といっても、次の定期テストの問題がパソコンに映し出された状況であることはかなりの問題ではないだろうか。まあ、僕たち一年生は教科に化学はないから問題ないだろうが、二年生の先輩方二人はまさにこのあと、このテストを受けるだろうに……。
とにかく、生徒用の薬品庫のカギを取り、僕は準備室を後にした。
まずはヨウ素をはかり、ビーカーへと入れる。それからヨウ化カリウムだ。前回使用したときに蓋についていたヨウ素で手に色がついてしまったので、今回は手袋をしながら薬品をはかり取っていく。
「んー、なかなか溶けないなぁ」
ヨウ素の結晶がなかなか溶けず、僕はガラス棒で溶液をぐるぐるとかき混ぜる。結晶の破片の周りから溶液の色が薄茶色になっていく。
「さて、と」
溶液の準備ができたので、僕は次の操作に取り掛かる。
作ったヨウ素ヨウ化カリウム水溶液を試験管三つにはかり取って、そこにメタノール、エタノール、アセトンをそれぞれ加える。そしてガスバーナーで加熱しておいた50℃のお湯に試験管をいれ、しばらく放置する。
「ねぇ、何やってるの?」
先輩の講義が終わったのか、藤野が僕に顔を近づけてくる。
「……はぁ、近いんだけど」
相変わらずうっとうしい。僕は手を振り払いながらため息まじりにつぶやく。
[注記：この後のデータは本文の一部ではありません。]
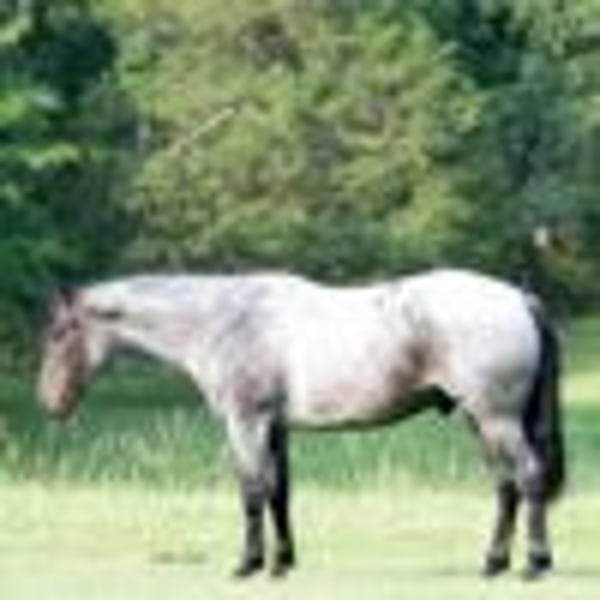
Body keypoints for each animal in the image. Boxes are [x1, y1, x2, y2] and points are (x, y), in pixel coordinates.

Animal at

あれ?そういえばさっきから先輩の声が全くしなかったけど、藤野は今まで何をしてたのだろう?
「で、で?かとゆーは何やってるの?さっきから見てたけどいまいちわからなくてさぁ」
ああ、さっきからやけに静かだと思ったら、藤野が僕の実験をずっとしゃべらず見ていたからか。